O advogado Augusto César Silva Santos Gandolfo, do Movimento de Resistência Miguel Melhado – Campo Belo (MRMM), corrobora a informação. “Não havia mandado. Foram intimidando de forma brutal”.
Um vídeo, disponibilizado ao Correio da Manhã, mostra uma moradora tentando resistir à demolição feita por um trator, afirmando que há três crianças dentro da casa, e que a parte da construção, demolida, quase havia matado os cachorros dela.
O vereador Wagner Romão (PT-SP), que acompanha o imbróglio das famílias há anos, lamentou “profundamente o desfecho dessa situação”. Declarou que “existia um acordo para que os moradores permanecessem no local até o dia 13 de abril, mas os tratores realizaram as demolições antes do prazo”.
Além disso, pontuou que “houve violência no processo, e a bolsa aluguel, que é de R$ 600 apenas, é algo que não é suficiente para que as pessoas possam morar com dignidade”. Afirmou que seguirá ao lado das famílias, “que estão sem casas, sem comércios e que passaram por toda essa situação nesses últimos dois, três anos”.

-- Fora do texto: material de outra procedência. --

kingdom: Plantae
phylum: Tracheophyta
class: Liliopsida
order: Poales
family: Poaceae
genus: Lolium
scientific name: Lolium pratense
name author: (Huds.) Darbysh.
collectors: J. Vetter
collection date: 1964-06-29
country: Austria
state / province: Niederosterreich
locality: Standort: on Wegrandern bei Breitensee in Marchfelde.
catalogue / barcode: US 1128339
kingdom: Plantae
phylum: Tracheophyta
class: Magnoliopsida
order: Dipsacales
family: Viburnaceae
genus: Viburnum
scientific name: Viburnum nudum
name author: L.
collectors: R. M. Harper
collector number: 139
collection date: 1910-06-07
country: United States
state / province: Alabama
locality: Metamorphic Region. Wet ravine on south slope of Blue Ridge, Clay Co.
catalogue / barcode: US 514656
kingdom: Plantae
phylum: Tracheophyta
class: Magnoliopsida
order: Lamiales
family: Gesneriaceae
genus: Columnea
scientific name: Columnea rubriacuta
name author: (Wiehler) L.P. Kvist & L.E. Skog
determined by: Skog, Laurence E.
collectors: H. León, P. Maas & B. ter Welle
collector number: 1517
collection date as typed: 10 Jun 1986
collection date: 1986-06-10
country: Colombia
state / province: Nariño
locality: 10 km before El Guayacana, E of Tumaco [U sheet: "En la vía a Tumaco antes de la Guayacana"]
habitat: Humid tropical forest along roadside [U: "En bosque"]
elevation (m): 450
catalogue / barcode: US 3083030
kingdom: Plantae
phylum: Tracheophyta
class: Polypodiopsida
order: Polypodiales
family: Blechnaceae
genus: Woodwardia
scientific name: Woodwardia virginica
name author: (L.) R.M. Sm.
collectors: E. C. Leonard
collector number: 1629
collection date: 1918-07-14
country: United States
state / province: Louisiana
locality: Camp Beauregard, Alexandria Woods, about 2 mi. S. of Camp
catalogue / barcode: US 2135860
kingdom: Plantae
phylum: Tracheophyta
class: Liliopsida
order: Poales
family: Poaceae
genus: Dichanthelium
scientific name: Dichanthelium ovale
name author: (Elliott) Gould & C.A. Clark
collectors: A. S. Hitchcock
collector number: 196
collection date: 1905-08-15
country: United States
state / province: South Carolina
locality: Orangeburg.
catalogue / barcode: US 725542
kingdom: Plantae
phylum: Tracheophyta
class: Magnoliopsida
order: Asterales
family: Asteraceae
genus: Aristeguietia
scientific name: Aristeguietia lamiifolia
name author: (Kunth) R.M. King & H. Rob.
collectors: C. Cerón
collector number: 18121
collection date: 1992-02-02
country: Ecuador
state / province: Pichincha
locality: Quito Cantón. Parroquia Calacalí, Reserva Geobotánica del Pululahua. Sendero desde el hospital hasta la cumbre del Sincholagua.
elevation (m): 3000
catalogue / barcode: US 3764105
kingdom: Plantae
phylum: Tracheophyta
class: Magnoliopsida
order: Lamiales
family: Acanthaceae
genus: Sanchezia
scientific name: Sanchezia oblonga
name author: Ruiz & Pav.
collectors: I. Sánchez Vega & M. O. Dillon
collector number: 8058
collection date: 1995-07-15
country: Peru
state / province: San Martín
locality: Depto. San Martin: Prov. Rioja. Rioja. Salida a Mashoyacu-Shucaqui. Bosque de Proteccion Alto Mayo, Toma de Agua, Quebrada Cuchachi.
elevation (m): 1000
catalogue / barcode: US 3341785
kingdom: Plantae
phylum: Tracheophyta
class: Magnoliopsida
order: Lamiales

A faixa de domínio desocupada é de responsabilidade do Departamento de Estradas de Rodagem de São Paulo (DER-SP). A estrada foi duplicada, e às margens, onde os moradores foram desalojados, será construída uma ciclovia. O Correio da Manhã entrou em contato com o órgão, que responde ao Governo paulista, mas, até o fechamento desta reportagem, não obteve resposta.
Já a Prefeitura de Campinas – em relação ao papel social – informou que, “por meio da Secretaria de Habitação, ofereceu auxílio-moradia às famílias que precisaram deixar a área”.
SP-324
A duplicação – aguardada há décadas na região de Campinas – começou oficialmente em 30 de setembro de 2022, concentrando-se no trecho entre os km 87 e 90, conecta o Anel Viário a Viracopos.
Com um investimento estimado em R$ 100,5 milhões, contempla a expansão das pistas, construção de viadutos, passagens inferiores para pedestres, além de melhorias na iluminação e sinalização.
A rodovia tem 14 quilômetros e liga Vinhedo ao Aeroporto Internacional de Viracopos. O traçado começa no Km 75 da Rodovia Anhanguera (SP-330) e termina na Rodovia Santos Dumont (SP-75). No trajeto, atravessa a Rodovia José Roberto Magalhães Teixeira (SP-083), popularmente conhecida como Anel Viário de Campinas, e passa sob o quilômetro 78 da Rodovia dos Bandeirantes ((SP-348), onde não há alças de interligação.
A nomenclatura da estrada refere-se ao engenheiro Miguel Melhado Campos, que exerceu o cargo de superintendente do DER-SP.